L'auteur revient sur la première visite du président des États-Unis Joe Biden les 15 et 16 juillet 2022 en Arabie saoudite.
La visite de Joe Biden et la place des États-Unis dans le Golfe (T 1412)
Réunion États-Unis–Conseil de coopération du Golfe
Il aura fallu attendre près de dix-huit mois pour que cela ne se produise. Le président américain Joe Biden a réalisé en juillet 2022 son premier voyage dans le Golfe, rencontrant par cette occasion plusieurs dirigeants réunis en sommet. Alors que les relations entre Washington et les monarchies du Golfe (à l’exception du Qatar) furent particulièrement intenses sous Donald Trump, l’actuel locataire de la Maison-Blanche effectua un voyage très attendu mais sous tension. Cette tribune se propose de faire un état des lieux du positionnement de Washington dans la région.
Un « retrait » américain du Moyen-Orient ?
Nombre d’analystes voient dans les tensions américano-golfiennes observées le signe d’un déclin de l’influence américaine dans la région, lequel serait structurel et au profit des nouvelles puissances ascendantes, Russie et Chine en tête. Cette affirmation n’est pas sans fondement. Les deux rivaux de Washington ont à plusieurs reprises témoigné d’un intérêt certain pour la région. Important une grande partie de son pétrole du Moyen-Orient, Pékin a ouvert à Djibouti en 2017 sa première base militaire à l’étranger, a réalisé d’importants investissements à la fois dans le domaine des hydrocarbures et des infrastructures, et a signé des accords de coopération stratégique avec plusieurs des pétromonarchies. La Russie, quant à elle, puissance réémergente, a démontré par son engagement en Syrie que sa volonté de se réimpliquer dans les affaires du Moyen-Orient était bien réelle, et que Moscou était désormais un partenaire potentiel pour ses monarchies. On se souvient qu’il y a quelques années, la Fédération et les Émirats avaient engagé un projet de co-développement d’un avion de combat de cinquième génération, alternative au refus américain d’alors de commercialiser le très convoité chasseur Lockheed Martin F-35.

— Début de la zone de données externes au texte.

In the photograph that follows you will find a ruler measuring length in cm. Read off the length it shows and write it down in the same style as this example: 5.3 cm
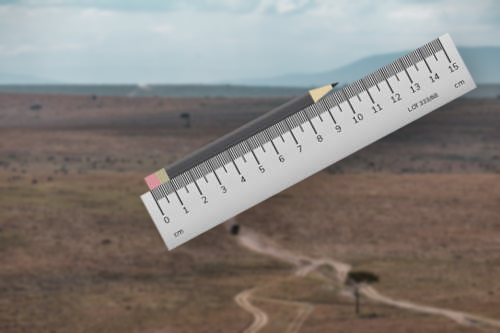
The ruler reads 10 cm
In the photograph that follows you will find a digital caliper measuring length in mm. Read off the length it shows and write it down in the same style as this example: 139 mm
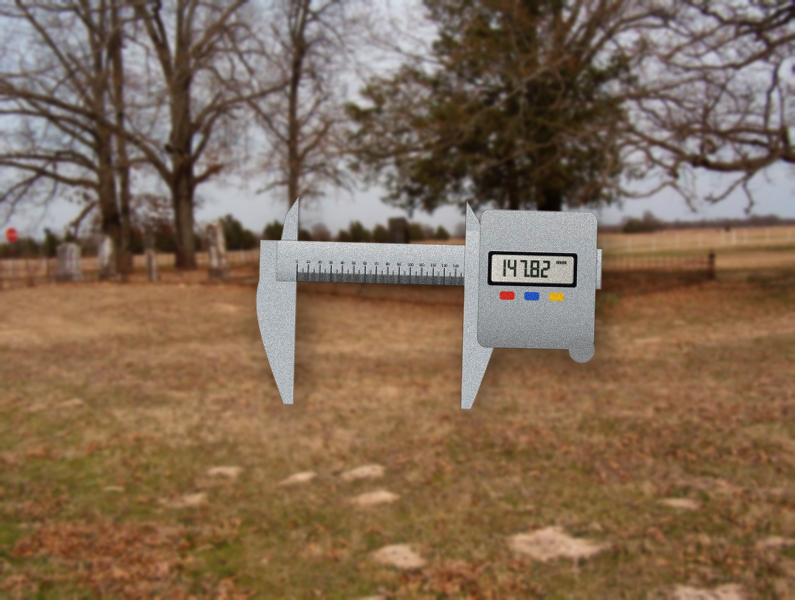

Toutefois, ces différentes ambitions chinoises et russes ne doivent pas faire oublier que Washington demeure la seule véritable garantie de sécurité pour les États du Golfe. Même si le sauvetage d’al-Assad par Moscou a pu rehausser le prestige militaire et politique de la Russie, vue comme capable de défendre ses alliés, aucun des deux rivaux des États-Unis ne dispose des moyens militaires effectifs pour garantir dans la durée la stabilité régionale. Rappelons que la 5e Flotte américaine a son quartier général à Bahreïn, en plein cœur du Golfe, et que la base d’Al-Udeid au Qatar accueille près de dix mille soldats américains (sans compter les bases et facilités dans les autres États de la région). Par ailleurs, ni la Chine ni la Russie ne souhaitent vraiment remplacer Washington comme gardien de la région. Pékin a en effet conscience que la puissance coûte cher, et semble se satisfaire que les États-Unis continuent à assumer la charge que représente la sécurisation de la région. De même que pour les États du Golfe, on sait que nul n’est en mesure de remplacer la puissance américaine.